When we use the word ‘Latin’ we usually have in mind elite Latin. But there are contexts in which we use it to mean Latin generally, and contexts in which we use it specifically of sub-elite Latin. And for us the English expressions ‘the language of the Romans’ and ‘the Latin language’ are synonymous; at least they have the same referent if not the same meaning, to make the philosopher Frege's useful distinction. Perhaps the usage of Latin speakers was similar. But any distinctions between forms of Latin would have been as nothing compared with the distinction between Latin (and Greek) and lingua barbara — any language other than Latin and Greek.
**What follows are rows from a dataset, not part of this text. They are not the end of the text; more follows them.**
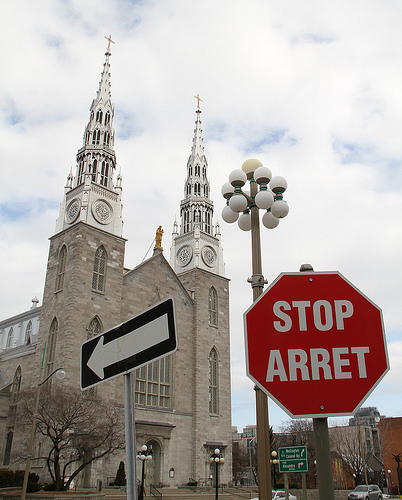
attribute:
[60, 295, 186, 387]
arrow — white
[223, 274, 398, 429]
sign — stop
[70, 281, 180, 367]
sign — road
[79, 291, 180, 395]
sign — black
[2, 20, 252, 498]
church — tall, light colored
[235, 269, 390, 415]
stop sin — red, white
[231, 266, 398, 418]
sign — gren and white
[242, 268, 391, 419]
red sign — board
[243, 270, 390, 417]
board — red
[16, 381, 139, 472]
tree — leaves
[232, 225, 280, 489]
stand — iron, small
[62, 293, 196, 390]
traffic sign — one way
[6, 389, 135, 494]
tree — bare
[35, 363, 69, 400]
lamp — white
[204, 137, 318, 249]
lights — grouped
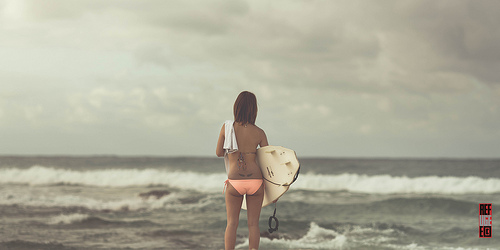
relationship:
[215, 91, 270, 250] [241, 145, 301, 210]
girl holding board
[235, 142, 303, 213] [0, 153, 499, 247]
board facing water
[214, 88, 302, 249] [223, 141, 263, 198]
girl wearing bikini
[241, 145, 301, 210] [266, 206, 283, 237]
board with leash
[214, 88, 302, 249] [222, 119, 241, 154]
girl with shirt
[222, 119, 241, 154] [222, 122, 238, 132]
shirt over shoulder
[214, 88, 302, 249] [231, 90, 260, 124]
girl with hair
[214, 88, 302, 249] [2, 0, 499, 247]
girl facing away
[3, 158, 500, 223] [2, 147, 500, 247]
wave in ocean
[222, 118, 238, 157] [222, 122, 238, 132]
towel over shoulder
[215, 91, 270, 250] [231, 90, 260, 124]
girl has hair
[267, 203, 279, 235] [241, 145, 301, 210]
tether hanging from board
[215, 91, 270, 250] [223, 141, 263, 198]
girl in bikini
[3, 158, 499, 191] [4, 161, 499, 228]
caps on waves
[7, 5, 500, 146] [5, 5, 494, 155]
clouds in sky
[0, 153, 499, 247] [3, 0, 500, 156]
water meeting horizon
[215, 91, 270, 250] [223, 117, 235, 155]
girl with something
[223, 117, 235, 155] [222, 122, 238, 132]
something on shoulder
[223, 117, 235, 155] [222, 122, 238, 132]
something draped on shoulder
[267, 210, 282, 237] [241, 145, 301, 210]
strap hanging down from board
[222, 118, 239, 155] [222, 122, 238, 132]
fabric over shoulder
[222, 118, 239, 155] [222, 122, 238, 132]
fabric hanging over shoulder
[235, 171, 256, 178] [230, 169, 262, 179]
tattoo on lower back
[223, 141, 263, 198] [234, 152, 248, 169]
bikini has strings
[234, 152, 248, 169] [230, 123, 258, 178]
strings down back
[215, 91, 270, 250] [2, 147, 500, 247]
girl looking at ocean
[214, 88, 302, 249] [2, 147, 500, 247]
girl before ocean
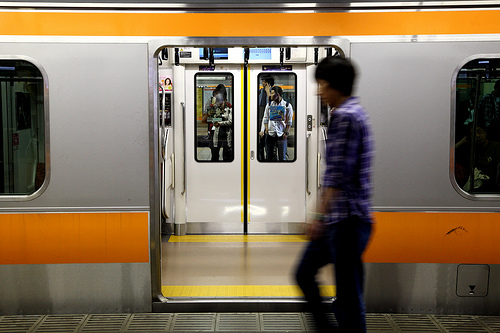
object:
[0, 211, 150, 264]
stripe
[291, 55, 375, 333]
man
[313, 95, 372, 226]
shirt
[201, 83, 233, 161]
person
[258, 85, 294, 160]
person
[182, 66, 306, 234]
door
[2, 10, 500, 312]
train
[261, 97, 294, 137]
shirt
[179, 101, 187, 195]
handle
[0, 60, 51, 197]
window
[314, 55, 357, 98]
hair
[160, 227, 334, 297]
floor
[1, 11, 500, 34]
stripe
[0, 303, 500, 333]
pavement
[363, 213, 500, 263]
stripe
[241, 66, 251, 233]
stripe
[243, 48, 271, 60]
ad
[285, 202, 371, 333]
pants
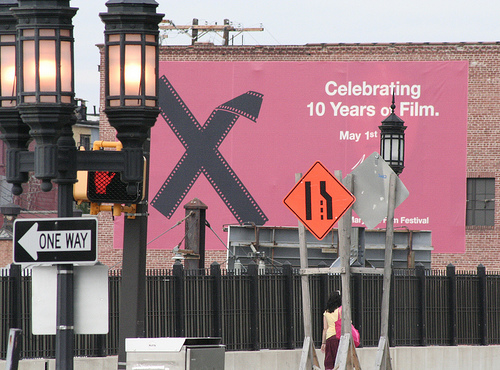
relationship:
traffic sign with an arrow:
[12, 218, 99, 267] [19, 222, 91, 259]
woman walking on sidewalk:
[321, 289, 360, 369] [394, 267, 499, 369]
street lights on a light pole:
[0, 0, 164, 198] [54, 172, 79, 216]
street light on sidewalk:
[381, 91, 409, 174] [394, 267, 499, 369]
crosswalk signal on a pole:
[87, 170, 140, 202] [119, 204, 148, 338]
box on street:
[124, 335, 226, 369] [0, 269, 499, 369]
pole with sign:
[297, 239, 395, 369] [283, 159, 355, 240]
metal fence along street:
[394, 262, 500, 344] [0, 269, 499, 369]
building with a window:
[160, 46, 500, 270] [467, 177, 497, 230]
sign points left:
[12, 218, 99, 267] [19, 222, 91, 259]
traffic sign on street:
[12, 218, 99, 267] [0, 269, 499, 369]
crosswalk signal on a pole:
[77, 170, 147, 217] [119, 204, 148, 338]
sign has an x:
[159, 59, 469, 253] [152, 73, 268, 228]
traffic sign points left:
[19, 222, 91, 259] [19, 222, 91, 259]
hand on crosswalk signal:
[92, 170, 118, 198] [87, 170, 140, 202]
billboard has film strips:
[159, 59, 469, 253] [150, 71, 269, 224]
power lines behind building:
[164, 16, 266, 45] [98, 43, 499, 274]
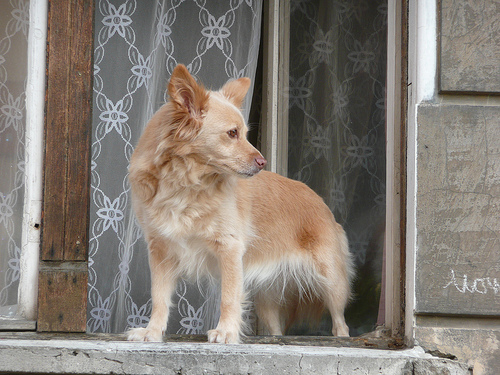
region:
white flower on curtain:
[100, 99, 141, 133]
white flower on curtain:
[130, 55, 155, 90]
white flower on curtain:
[198, 12, 232, 53]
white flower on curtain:
[106, 10, 141, 46]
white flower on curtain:
[103, 194, 129, 231]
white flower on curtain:
[112, 249, 134, 289]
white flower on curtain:
[87, 297, 112, 329]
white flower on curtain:
[124, 297, 155, 337]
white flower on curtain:
[184, 305, 215, 342]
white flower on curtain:
[241, 301, 262, 335]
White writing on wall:
[447, 268, 499, 298]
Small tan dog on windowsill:
[130, 64, 352, 353]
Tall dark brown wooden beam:
[37, 0, 94, 337]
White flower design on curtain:
[199, 14, 231, 49]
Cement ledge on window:
[3, 342, 425, 374]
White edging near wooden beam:
[20, 0, 46, 320]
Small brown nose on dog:
[256, 154, 266, 167]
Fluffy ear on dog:
[167, 63, 207, 112]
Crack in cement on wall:
[418, 342, 468, 367]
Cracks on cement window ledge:
[53, 347, 322, 372]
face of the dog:
[174, 62, 285, 190]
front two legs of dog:
[124, 278, 275, 340]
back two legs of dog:
[261, 291, 377, 343]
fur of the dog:
[247, 212, 298, 264]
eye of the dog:
[218, 112, 246, 152]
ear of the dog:
[145, 65, 212, 120]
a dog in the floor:
[118, 46, 380, 356]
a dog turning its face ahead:
[110, 37, 390, 354]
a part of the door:
[384, 12, 459, 360]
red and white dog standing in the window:
[124, 62, 356, 346]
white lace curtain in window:
[2, 0, 389, 336]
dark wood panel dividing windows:
[33, 0, 97, 332]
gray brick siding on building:
[413, 1, 498, 371]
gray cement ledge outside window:
[0, 338, 475, 374]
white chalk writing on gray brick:
[440, 268, 497, 295]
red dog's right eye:
[223, 127, 239, 139]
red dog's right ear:
[166, 62, 204, 115]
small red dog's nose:
[251, 155, 266, 167]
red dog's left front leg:
[204, 242, 246, 346]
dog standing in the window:
[106, 66, 367, 353]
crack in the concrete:
[294, 351, 307, 371]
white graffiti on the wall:
[441, 260, 499, 301]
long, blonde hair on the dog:
[117, 65, 370, 335]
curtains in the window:
[93, 3, 263, 335]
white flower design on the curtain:
[98, 97, 130, 135]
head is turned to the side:
[160, 56, 275, 182]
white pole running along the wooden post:
[17, 3, 56, 328]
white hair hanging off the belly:
[243, 258, 330, 300]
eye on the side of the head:
[221, 128, 240, 141]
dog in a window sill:
[105, 60, 366, 347]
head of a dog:
[160, 63, 270, 184]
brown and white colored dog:
[114, 62, 371, 349]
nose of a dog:
[253, 152, 267, 172]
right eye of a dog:
[220, 123, 240, 144]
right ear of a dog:
[166, 61, 210, 119]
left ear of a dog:
[220, 70, 253, 109]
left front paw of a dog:
[204, 325, 239, 346]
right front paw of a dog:
[118, 323, 175, 348]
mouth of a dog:
[222, 161, 252, 178]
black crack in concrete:
[332, 357, 344, 374]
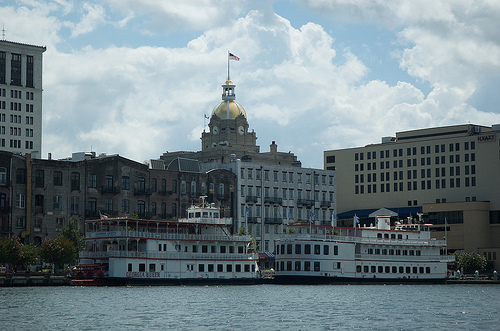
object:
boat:
[66, 190, 281, 288]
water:
[0, 277, 497, 330]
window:
[353, 152, 359, 162]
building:
[320, 120, 500, 277]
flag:
[221, 48, 242, 79]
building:
[156, 75, 309, 171]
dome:
[208, 78, 249, 123]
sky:
[1, 0, 500, 167]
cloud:
[53, 24, 195, 118]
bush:
[447, 246, 491, 277]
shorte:
[452, 265, 498, 284]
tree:
[0, 234, 43, 276]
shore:
[5, 268, 90, 289]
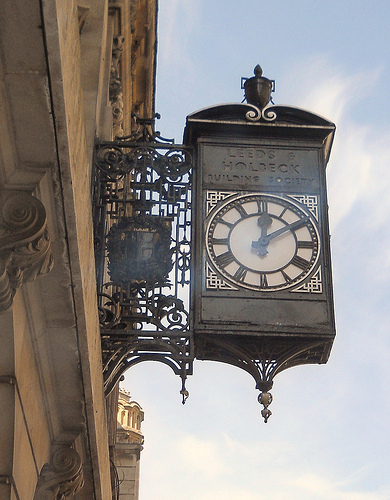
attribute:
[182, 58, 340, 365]
clock — dark brown, white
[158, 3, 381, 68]
sky — blue, white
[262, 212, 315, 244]
hand — black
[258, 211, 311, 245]
clock hand — black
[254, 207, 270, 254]
clock hand — black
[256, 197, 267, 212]
twelve — roman numeral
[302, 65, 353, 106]
clouds — pretty, white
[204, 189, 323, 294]
clock — metal, white, tall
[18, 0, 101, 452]
building — large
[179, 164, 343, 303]
clock — black, metal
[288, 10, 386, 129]
clouds — white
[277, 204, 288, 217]
roman numerals — black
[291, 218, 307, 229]
roman numerals — black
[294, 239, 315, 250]
roman numerals — black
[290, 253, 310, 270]
roman numerals — black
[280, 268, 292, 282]
roman numerals — black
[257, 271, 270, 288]
roman numerals — black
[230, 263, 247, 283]
roman numerals — black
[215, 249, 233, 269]
roman numerals — black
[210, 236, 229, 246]
roman numerals — black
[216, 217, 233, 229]
roman numerals — black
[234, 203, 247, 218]
roman numerals — black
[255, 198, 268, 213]
roman numerals — black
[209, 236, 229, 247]
number nine — roman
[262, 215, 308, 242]
hand — long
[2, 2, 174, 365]
building — tall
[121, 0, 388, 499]
sky — beautiful blue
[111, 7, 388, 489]
clouds — fuzzy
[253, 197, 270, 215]
number — roman numera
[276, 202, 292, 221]
number — roman numera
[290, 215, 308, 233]
number — roman numera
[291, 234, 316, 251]
number — roman numera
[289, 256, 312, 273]
number — roman numera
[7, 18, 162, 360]
building — old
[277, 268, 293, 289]
numeral — roman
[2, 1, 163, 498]
building — tan, dark brown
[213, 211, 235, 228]
ten — roman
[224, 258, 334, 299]
numerals — roman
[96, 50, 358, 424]
clock — old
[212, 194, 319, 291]
face — white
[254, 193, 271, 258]
hand — black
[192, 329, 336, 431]
bottom — pointed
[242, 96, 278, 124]
design — swirl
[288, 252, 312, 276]
numeral — roman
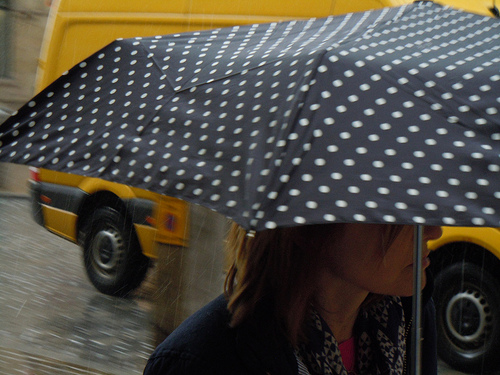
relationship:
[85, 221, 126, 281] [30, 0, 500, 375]
rim of car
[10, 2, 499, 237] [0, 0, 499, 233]
umbrella with polka dots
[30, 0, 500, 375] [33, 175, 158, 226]
car with trim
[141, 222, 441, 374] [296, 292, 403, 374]
person wearing scarf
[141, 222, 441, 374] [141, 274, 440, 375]
person wearing coat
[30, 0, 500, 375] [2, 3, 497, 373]
car on street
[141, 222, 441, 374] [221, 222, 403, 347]
person with hair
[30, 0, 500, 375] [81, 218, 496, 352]
car with gray rims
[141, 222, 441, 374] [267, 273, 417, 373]
person wearing scarf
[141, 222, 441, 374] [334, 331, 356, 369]
person wearing shirt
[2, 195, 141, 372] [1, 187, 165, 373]
water on asphalt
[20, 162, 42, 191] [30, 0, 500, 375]
reflector on car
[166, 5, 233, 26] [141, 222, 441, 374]
car beside person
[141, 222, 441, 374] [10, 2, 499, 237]
person holding umbrella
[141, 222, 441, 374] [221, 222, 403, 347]
person has hair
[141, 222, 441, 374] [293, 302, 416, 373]
person wearing scarf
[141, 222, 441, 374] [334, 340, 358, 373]
person wearing pink shirt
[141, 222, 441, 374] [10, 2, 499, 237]
person under umbrella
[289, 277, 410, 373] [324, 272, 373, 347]
scarf on neck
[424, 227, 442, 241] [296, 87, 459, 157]
woman's nose under umbrella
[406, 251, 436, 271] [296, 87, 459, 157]
lips under umbrella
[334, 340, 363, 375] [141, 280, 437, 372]
pink shirt of coat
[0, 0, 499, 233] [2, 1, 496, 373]
polka dots on umbrella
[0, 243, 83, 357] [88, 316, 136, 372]
rain falling to ground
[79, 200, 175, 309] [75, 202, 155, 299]
tire on tire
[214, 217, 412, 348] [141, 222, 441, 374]
hair on person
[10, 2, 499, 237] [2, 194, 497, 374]
umbrella on street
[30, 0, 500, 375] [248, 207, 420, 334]
car behind woman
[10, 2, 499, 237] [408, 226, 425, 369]
umbrella on post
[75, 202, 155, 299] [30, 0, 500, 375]
tire of car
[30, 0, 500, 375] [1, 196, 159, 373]
car on street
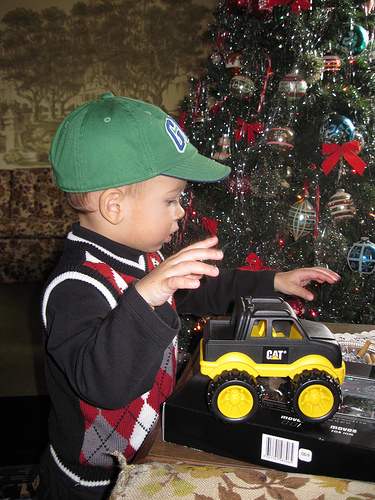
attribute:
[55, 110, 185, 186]
cap — green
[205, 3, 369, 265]
christmas tree — decorated, inside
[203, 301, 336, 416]
toy truck — black, yellow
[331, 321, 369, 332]
table — wooden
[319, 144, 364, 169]
bow — red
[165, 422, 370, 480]
box — black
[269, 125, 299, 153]
ornament — bright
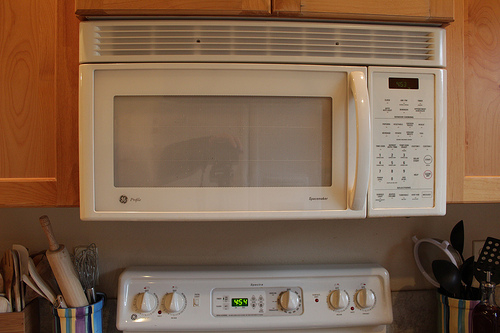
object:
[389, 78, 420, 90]
clock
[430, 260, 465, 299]
item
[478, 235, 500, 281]
item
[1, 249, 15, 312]
item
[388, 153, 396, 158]
controls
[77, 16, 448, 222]
microwave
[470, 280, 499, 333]
bottle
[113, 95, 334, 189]
screen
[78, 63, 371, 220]
door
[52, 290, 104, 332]
container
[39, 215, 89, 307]
kitchen utensils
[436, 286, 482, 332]
container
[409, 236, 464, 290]
kitchen utensils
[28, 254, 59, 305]
spatula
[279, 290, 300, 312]
knob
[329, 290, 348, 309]
knob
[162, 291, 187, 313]
knob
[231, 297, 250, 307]
clock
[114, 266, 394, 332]
oven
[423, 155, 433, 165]
botton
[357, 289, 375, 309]
knob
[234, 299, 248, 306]
4:54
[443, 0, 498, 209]
cabinets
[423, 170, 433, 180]
botton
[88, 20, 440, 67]
ventilation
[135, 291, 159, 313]
controls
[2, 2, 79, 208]
cabinet door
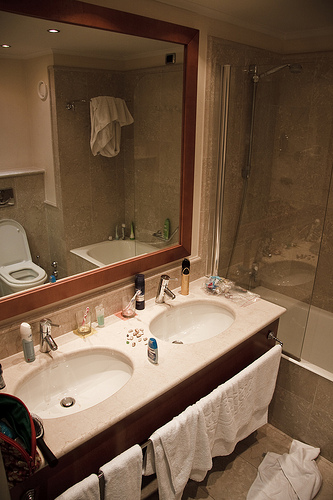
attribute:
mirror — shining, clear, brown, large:
[84, 12, 196, 267]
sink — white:
[156, 298, 227, 353]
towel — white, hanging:
[93, 92, 130, 169]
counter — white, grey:
[161, 347, 188, 381]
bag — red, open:
[6, 408, 44, 463]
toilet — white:
[6, 225, 42, 283]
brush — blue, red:
[125, 293, 150, 308]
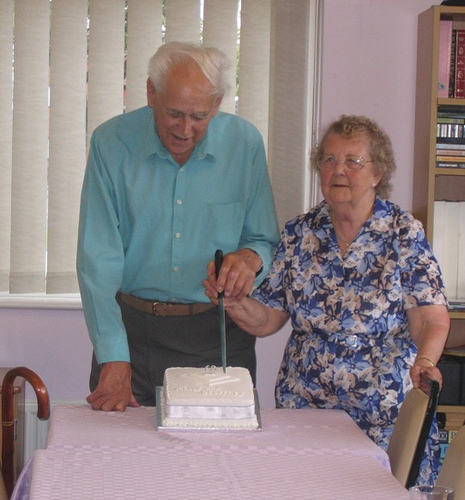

7 For a list of reviews for and against the views advanced in the book, and an outline of them by Francis Cairns much like that given here, go to https://francis-cairns.co.uk/ARCA081st.html#ReviewsARCA8 (accessed 12/10/2020).

8 It should be noted, however, that for centuries later people in Italy still regarded Italian as a form of Latin rather than as a Romance vernacular that had evolved from Latin but was no longer Latin. This was the subject of Dante's De Vulgari Eloquentia, (in Latin), and the supposed diglossia made up of the lower register of ‘volgare’ (perceived by Dante as the superior form of Latin) and the higher register of ‘grammatica’ (perceived by Dante, not unreasonably perhaps, as an artificial construct of grammarians). One should bear in mind that Italy historically had a special relationship with Latin, one that encouraged this idiosyncratic view of the language. No other Romance vernacular was perceived of as Latin.